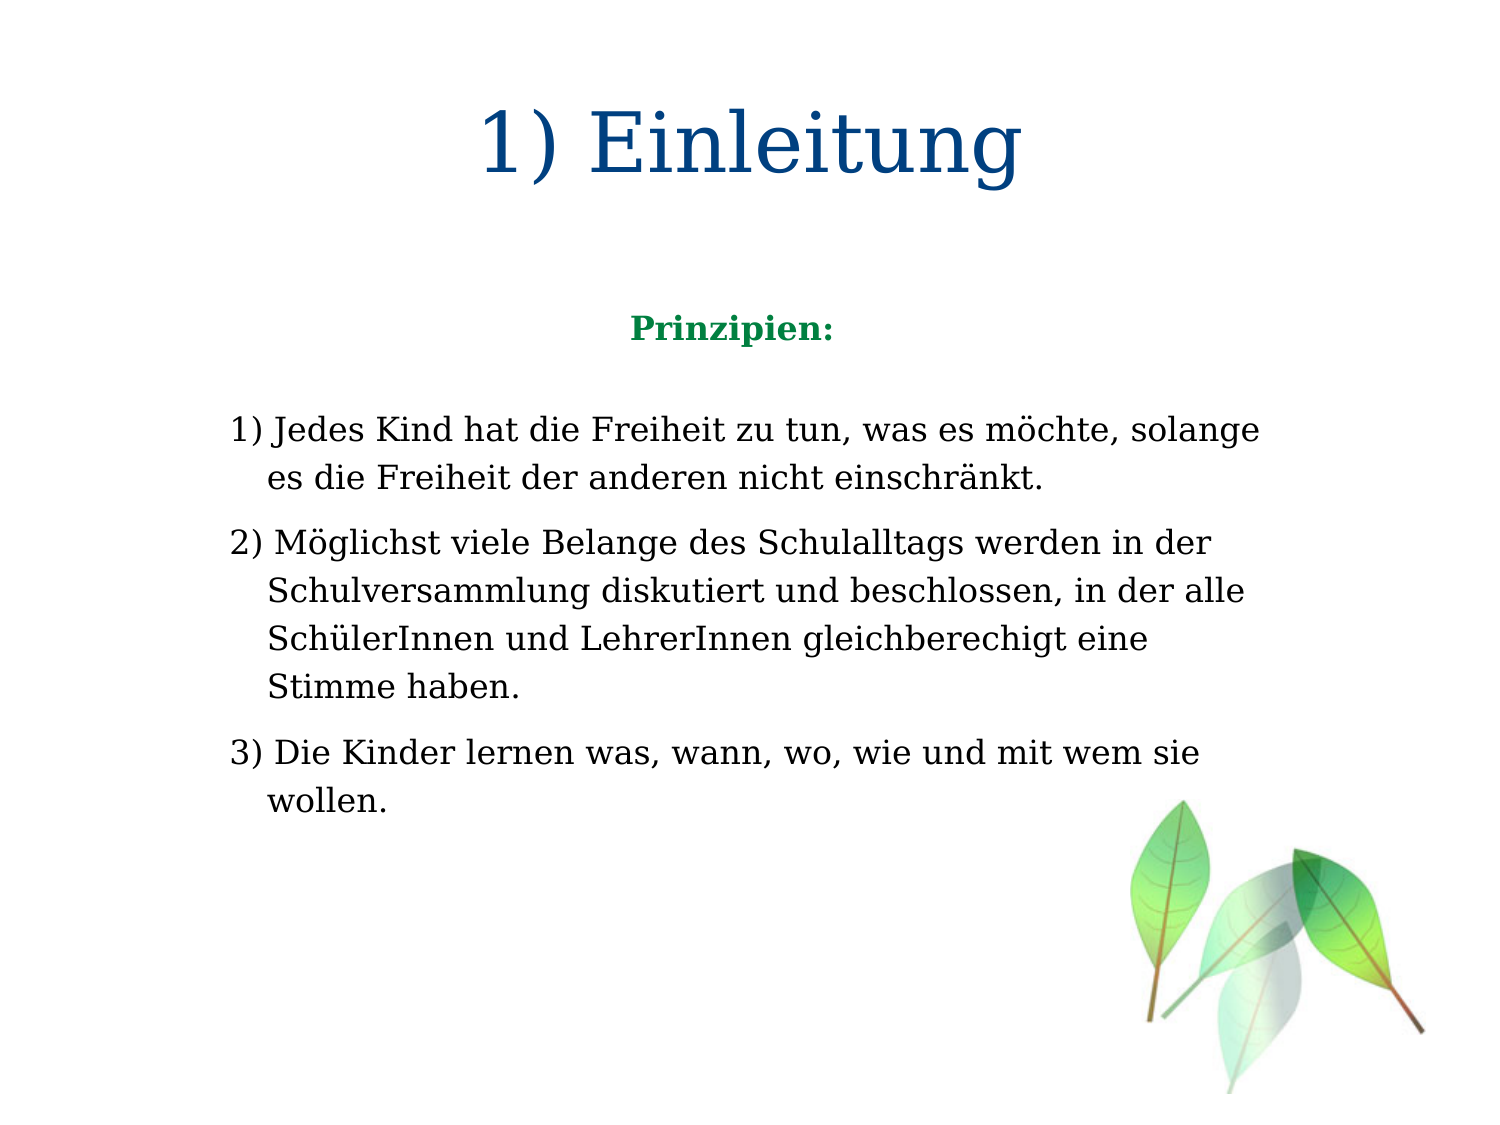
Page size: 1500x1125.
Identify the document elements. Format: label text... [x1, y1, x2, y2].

text_box Prinzipien: 1) Jedes Kind hat die Freiheit zu tun, was es möchte, solange es die Freiheit der anderen nicht einschränkt. 2) Möglichst viele Belange des Schulalltags werden in der Schulversammlung diskutiert und beschlossen, in der alle SchülerInnen und LehrerInnen gleichberechigt eine Stimme haben. 3) Die Kinder lernen was, wann, wo, wie und mit wem sie wollen. [177, 291, 1288, 932]
title 1) Einleitung [75, 45, 1426, 233]
picture [1130, 799, 1426, 1094]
□ □ □ □ □
● **What you have to do**:
Reproduce every line of the records above word for word, leaving out the pictures.

● **Written response**:
Page size: 1500x1125.
Identify the document elements. Format: label text... [x1, y1, x2, y2].

text_box Prinzipien: 1) Jedes Kind hat die Freiheit zu tun, was es möchte, solange es die Freiheit der anderen nicht einschränkt. 2) Möglichst viele Belange des Schulalltags werden in der Schulversammlung diskutiert und beschlossen, in der alle SchülerInnen und LehrerInnen gleichberechigt eine Stimme haben. 3) Die Kinder lernen was, wann, wo, wie und mit wem sie wollen. [177, 291, 1288, 932]
title 1) Einleitung [75, 45, 1426, 233]
picture [1130, 799, 1426, 1094]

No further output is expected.